Reproduce every line of each item below verbatim, without changing anything.

________________________________________

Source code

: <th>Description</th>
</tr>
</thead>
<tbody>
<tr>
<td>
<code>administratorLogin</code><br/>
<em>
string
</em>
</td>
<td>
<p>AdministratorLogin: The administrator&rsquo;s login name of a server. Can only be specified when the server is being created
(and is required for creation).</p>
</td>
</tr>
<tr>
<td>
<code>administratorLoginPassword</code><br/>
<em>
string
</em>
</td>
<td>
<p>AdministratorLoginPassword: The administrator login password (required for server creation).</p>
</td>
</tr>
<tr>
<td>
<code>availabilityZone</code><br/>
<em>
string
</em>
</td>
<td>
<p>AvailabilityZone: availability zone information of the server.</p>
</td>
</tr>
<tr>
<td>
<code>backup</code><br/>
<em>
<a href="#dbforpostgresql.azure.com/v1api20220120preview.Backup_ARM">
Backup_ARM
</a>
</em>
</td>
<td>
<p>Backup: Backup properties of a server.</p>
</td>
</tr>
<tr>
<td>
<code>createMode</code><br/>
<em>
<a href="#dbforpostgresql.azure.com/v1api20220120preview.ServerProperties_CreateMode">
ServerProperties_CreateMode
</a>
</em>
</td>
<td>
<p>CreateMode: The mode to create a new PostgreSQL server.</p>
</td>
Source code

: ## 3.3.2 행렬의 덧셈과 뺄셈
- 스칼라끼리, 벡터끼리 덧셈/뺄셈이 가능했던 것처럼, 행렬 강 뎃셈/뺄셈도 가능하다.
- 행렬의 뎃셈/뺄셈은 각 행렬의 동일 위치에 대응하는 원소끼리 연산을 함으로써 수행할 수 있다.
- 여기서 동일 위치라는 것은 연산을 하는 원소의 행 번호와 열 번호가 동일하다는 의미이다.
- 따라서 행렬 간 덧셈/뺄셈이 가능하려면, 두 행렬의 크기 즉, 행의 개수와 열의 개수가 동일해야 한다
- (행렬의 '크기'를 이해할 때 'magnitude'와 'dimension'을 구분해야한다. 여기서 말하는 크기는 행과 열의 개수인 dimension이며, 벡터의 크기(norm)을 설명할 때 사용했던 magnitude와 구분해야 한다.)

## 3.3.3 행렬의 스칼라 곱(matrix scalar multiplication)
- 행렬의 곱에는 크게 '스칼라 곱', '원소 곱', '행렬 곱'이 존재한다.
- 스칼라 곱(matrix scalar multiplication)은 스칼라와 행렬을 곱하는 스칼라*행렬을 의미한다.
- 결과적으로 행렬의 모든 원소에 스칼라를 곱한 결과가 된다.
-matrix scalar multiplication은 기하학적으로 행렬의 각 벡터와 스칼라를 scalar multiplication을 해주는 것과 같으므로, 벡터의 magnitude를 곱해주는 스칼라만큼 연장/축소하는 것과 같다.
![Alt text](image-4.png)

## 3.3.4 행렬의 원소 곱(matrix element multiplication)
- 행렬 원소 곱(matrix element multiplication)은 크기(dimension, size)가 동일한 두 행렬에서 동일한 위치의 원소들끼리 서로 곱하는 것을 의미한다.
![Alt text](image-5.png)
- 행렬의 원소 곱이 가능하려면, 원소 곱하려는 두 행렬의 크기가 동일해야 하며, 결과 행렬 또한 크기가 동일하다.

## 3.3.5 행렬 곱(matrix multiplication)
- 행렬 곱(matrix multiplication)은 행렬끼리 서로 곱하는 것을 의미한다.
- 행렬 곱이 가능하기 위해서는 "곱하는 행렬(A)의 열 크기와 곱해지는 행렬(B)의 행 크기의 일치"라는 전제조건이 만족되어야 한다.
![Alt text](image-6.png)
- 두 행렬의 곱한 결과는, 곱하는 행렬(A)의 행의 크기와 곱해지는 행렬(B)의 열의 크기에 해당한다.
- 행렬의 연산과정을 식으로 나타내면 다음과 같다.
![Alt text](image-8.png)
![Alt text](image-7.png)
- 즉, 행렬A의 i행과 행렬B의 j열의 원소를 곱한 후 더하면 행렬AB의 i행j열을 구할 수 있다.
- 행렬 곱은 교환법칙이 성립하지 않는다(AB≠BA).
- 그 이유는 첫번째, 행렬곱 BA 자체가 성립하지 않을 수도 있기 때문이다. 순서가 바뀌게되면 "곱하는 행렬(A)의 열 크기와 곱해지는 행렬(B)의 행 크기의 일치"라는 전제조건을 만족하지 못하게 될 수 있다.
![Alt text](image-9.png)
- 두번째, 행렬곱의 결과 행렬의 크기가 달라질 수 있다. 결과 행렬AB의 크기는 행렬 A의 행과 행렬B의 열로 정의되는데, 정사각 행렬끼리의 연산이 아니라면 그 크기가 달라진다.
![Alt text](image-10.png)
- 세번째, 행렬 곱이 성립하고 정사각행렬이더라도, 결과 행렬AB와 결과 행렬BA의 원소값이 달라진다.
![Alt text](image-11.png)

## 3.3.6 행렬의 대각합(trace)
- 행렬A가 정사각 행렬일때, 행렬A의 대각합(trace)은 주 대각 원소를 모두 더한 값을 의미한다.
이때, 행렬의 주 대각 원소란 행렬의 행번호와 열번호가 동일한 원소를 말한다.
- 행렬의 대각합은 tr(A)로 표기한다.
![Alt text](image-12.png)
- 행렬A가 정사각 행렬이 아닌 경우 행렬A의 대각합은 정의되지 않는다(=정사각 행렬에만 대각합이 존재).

________________________________________

### YOUR RESPONSE
Source code

: <th>Description</th>
</tr>
</thead>
<tbody>
<tr>
<td>
<code>administratorLogin</code><br/>
<em>
string
</em>
</td>
<td>
<p>AdministratorLogin: The administrator&rsquo;s login name of a server. Can only be specified when the server is being created
(and is required for creation).</p>
</td>
</tr>
<tr>
<td>
<code>administratorLoginPassword</code><br/>
<em>
string
</em>
</td>
<td>
<p>AdministratorLoginPassword: The administrator login password (required for server creation).</p>
</td>
</tr>
<tr>
<td>
<code>availabilityZone</code><br/>
<em>
string
</em>
</td>
<td>
<p>AvailabilityZone: availability zone information of the server.</p>
</td>
</tr>
<tr>
<td>
<code>backup</code><br/>
<em>
<a href="#dbforpostgresql.azure.com/v1api20220120preview.Backup_ARM">
Backup_ARM
</a>
</em>
</td>
<td>
<p>Backup: Backup properties of a server.</p>
</td>
</tr>
<tr>
<td>
<code>createMode</code><br/>
<em>
<a href="#dbforpostgresql.azure.com/v1api20220120preview.ServerProperties_CreateMode">
ServerProperties_CreateMode
</a>
</em>
</td>
<td>
<p>CreateMode: The mode to create a new PostgreSQL server.</p>
</td>
Source code

: ## 3.3.2 행렬의 덧셈과 뺄셈
- 스칼라끼리, 벡터끼리 덧셈/뺄셈이 가능했던 것처럼, 행렬 강 뎃셈/뺄셈도 가능하다.
- 행렬의 뎃셈/뺄셈은 각 행렬의 동일 위치에 대응하는 원소끼리 연산을 함으로써 수행할 수 있다.
- 여기서 동일 위치라는 것은 연산을 하는 원소의 행 번호와 열 번호가 동일하다는 의미이다.
- 따라서 행렬 간 덧셈/뺄셈이 가능하려면, 두 행렬의 크기 즉, 행의 개수와 열의 개수가 동일해야 한다
- (행렬의 '크기'를 이해할 때 'magnitude'와 'dimension'을 구분해야한다. 여기서 말하는 크기는 행과 열의 개수인 dimension이며, 벡터의 크기(norm)을 설명할 때 사용했던 magnitude와 구분해야 한다.)

## 3.3.3 행렬의 스칼라 곱(matrix scalar multiplication)
- 행렬의 곱에는 크게 '스칼라 곱', '원소 곱', '행렬 곱'이 존재한다.
- 스칼라 곱(matrix scalar multiplication)은 스칼라와 행렬을 곱하는 스칼라*행렬을 의미한다.
- 결과적으로 행렬의 모든 원소에 스칼라를 곱한 결과가 된다.
-matrix scalar multiplication은 기하학적으로 행렬의 각 벡터와 스칼라를 scalar multiplication을 해주는 것과 같으므로, 벡터의 magnitude를 곱해주는 스칼라만큼 연장/축소하는 것과 같다.
![Alt text](image-4.png)

## 3.3.4 행렬의 원소 곱(matrix element multiplication)
- 행렬 원소 곱(matrix element multiplication)은 크기(dimension, size)가 동일한 두 행렬에서 동일한 위치의 원소들끼리 서로 곱하는 것을 의미한다.
![Alt text](image-5.png)
- 행렬의 원소 곱이 가능하려면, 원소 곱하려는 두 행렬의 크기가 동일해야 하며, 결과 행렬 또한 크기가 동일하다.

## 3.3.5 행렬 곱(matrix multiplication)
- 행렬 곱(matrix multiplication)은 행렬끼리 서로 곱하는 것을 의미한다.
- 행렬 곱이 가능하기 위해서는 "곱하는 행렬(A)의 열 크기와 곱해지는 행렬(B)의 행 크기의 일치"라는 전제조건이 만족되어야 한다.
![Alt text](image-6.png)
- 두 행렬의 곱한 결과는, 곱하는 행렬(A)의 행의 크기와 곱해지는 행렬(B)의 열의 크기에 해당한다.
- 행렬의 연산과정을 식으로 나타내면 다음과 같다.
![Alt text](image-8.png)
![Alt text](image-7.png)
- 즉, 행렬A의 i행과 행렬B의 j열의 원소를 곱한 후 더하면 행렬AB의 i행j열을 구할 수 있다.
- 행렬 곱은 교환법칙이 성립하지 않는다(AB≠BA).
- 그 이유는 첫번째, 행렬곱 BA 자체가 성립하지 않을 수도 있기 때문이다. 순서가 바뀌게되면 "곱하는 행렬(A)의 열 크기와 곱해지는 행렬(B)의 행 크기의 일치"라는 전제조건을 만족하지 못하게 될 수 있다.
![Alt text](image-9.png)
- 두번째, 행렬곱의 결과 행렬의 크기가 달라질 수 있다. 결과 행렬AB의 크기는 행렬 A의 행과 행렬B의 열로 정의되는데, 정사각 행렬끼리의 연산이 아니라면 그 크기가 달라진다.
![Alt text](image-10.png)
- 세번째, 행렬 곱이 성립하고 정사각행렬이더라도, 결과 행렬AB와 결과 행렬BA의 원소값이 달라진다.
![Alt text](image-11.png)

## 3.3.6 행렬의 대각합(trace)
- 행렬A가 정사각 행렬일때, 행렬A의 대각합(trace)은 주 대각 원소를 모두 더한 값을 의미한다.
이때, 행렬의 주 대각 원소란 행렬의 행번호와 열번호가 동일한 원소를 말한다.
- 행렬의 대각합은 tr(A)로 표기한다.
![Alt text](image-12.png)
- 행렬A가 정사각 행렬이 아닌 경우 행렬A의 대각합은 정의되지 않는다(=정사각 행렬에만 대각합이 존재).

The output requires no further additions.